Al anochecer, el último baile de la feria se celebraba en la plaza de la Constitución, donde pasodobles y fragmentos de zarzuelas componían un repertorio diseñado para todos los públicos. Las notas musicales llenaban el aire, mezclándose con las risas y conversaciones de los asistentes, cerrando la jornada con un toque festivo y tradicional. Y así, una vez más, concluía la Feria de Torrijos, dejando tras de sí recuerdos de encuentros, alegrías compartidas y la promesa de volver a reunir a los habitantes de la comarca el próximo año.

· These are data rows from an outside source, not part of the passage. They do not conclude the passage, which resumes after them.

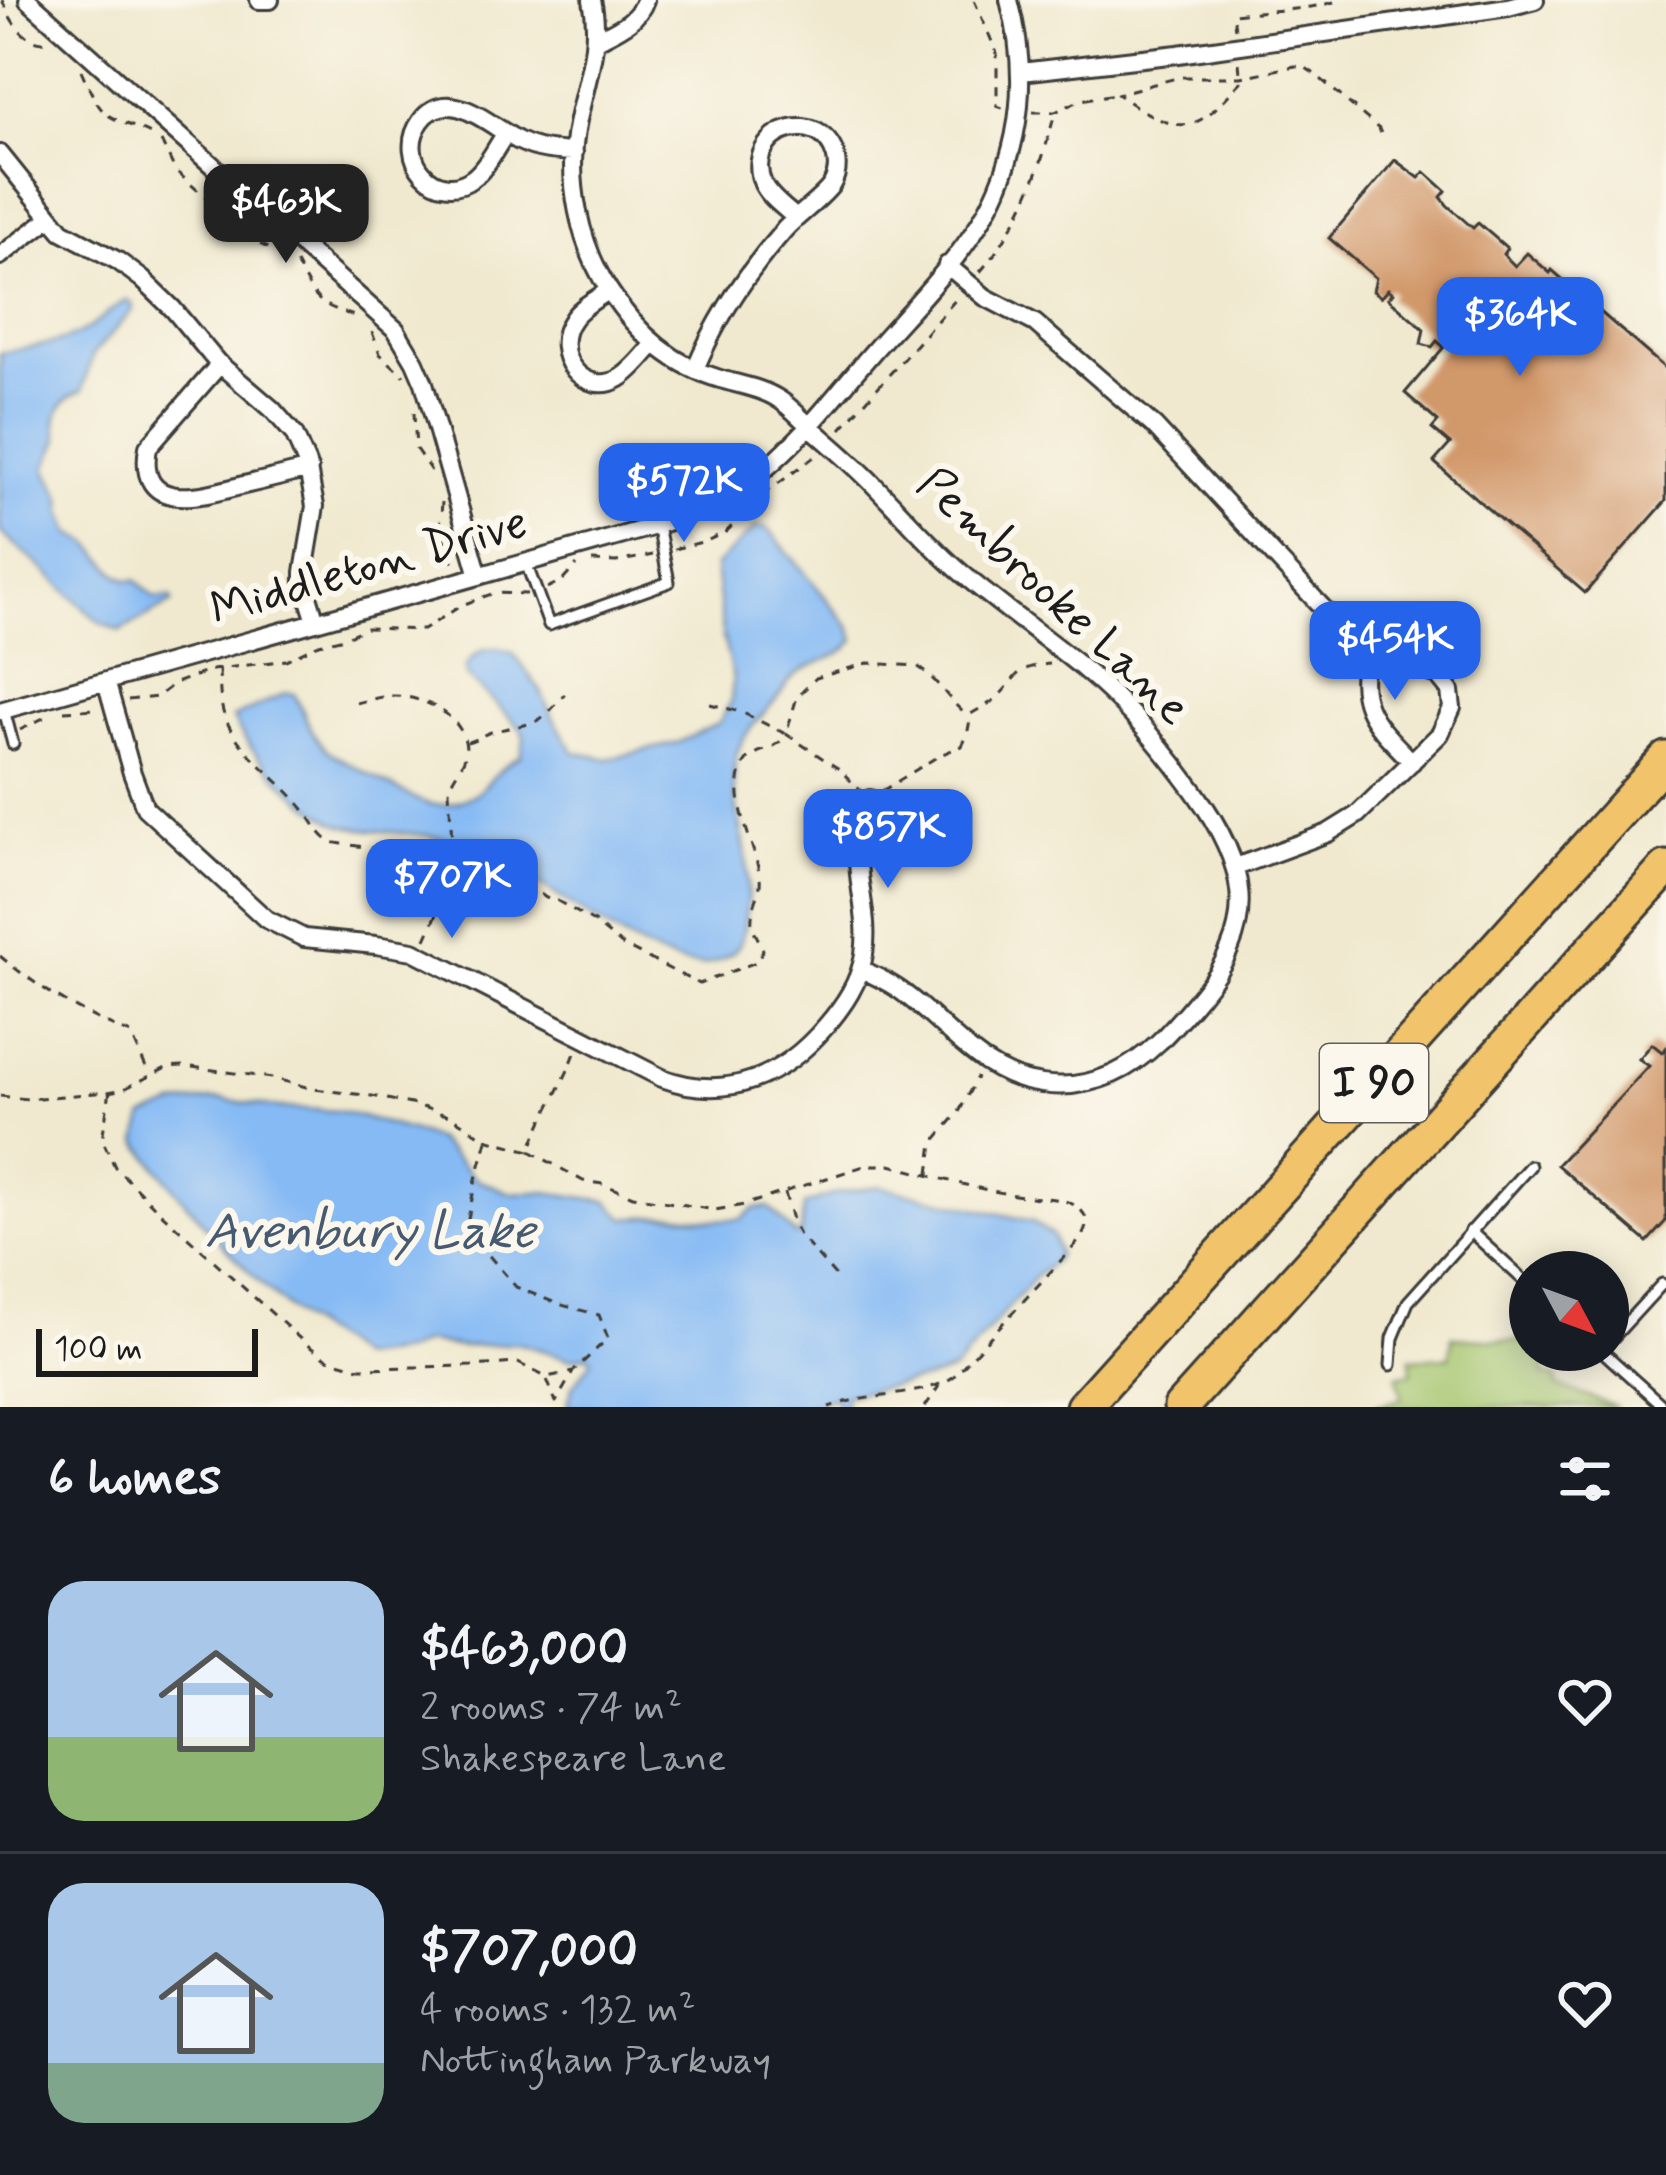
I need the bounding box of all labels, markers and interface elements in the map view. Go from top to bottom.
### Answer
pin: $463K [202,164,370,266]
text: $463K [231,177,341,228]
pin: $364K [1436,277,1604,379]
text: $364K [1464,290,1576,341]
pin: $572K [600,443,768,545]
street label: Pembrooke Lane [903,454,1203,740]
text: $572K [626,456,742,507]
street label: Middleton Drive [203,492,535,642]
pin: $454K [1311,601,1479,703]
text: $454K [1337,614,1453,665]
pin: $857K [804,789,972,891]
text: $857K [830,802,946,853]
pin: $707K [368,839,536,941]
text: $707K [393,852,511,903]
road number: I 90 [1320,1044,1428,1122]
water label: Avenbury Lake [205,1200,538,1266]
north arrow [1509,1251,1629,1371]
map controls [1509,1251,1629,1371]
scale bar [36,1323,258,1376]
text: 100 m [54,1328,143,1372]
text: 6 homes [48,1446,221,1512]
icon: filters [1552,1446,1618,1512]
text: $463,000 [420,1617,628,1683]
icon: home [144,1629,288,1773]
icon: heart [1552,1668,1618,1734]
text: 2 rooms · 74 m² [420,1683,682,1734]
text: Shakespeare Lane [420,1734,726,1785]
text: $707,000 [420,1919,638,1985]
icon: home [144,1931,288,2075]
icon: heart [1552,1970,1618,2036]
text: 4 rooms · 132 m² [420,1985,696,2036]
text: Nottingham Parkway [420,2036,771,2087]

De los festejos populares de aquella feria del siglo pasado a la actual del año 2024, lo único que ha permanecido inmutable es la plaza de toros, que sigue siendo el alma del evento, aunque ahora luce renovada, gracias al esmero y buen criterio de las autoridades municipales. La restauración ha respetado su esencia, pero ha logrado darle una nueva vida, modernizando su fachada sin sacrificar el valor histórico que la envuelve. Es imposible no pensar en las tardes de gloria que nuestros abuelos y bisabuelos vivieron tras sus tendidos, donde los ecos de ovaciones y pasodobles aún parecen resonar en las piedras que forman parte de su estructura. Aquellas generaciones forjaron los recuerdos que hoy son patrimonio colectivo. La plaza es mucho más que un simple espacio para el toreo; es un símbolo de la memoria del pueblo, de la tradición que ha sobrevivido al paso del tiempo. Este lugar, ahora renovado, lanza un mensaje claro a las autoridades: conservar no solo el espacio físico, sino también la historia que lo rodea. Un llamado a que el Ayuntamiento continúe protegiendo el legado de las generaciones pasadas, manteniendo vivo ese pasado que se enriquece con cada feria y cada tarde de toros.

Juan Antonio Morales Gutiérrez, abogado y escritor.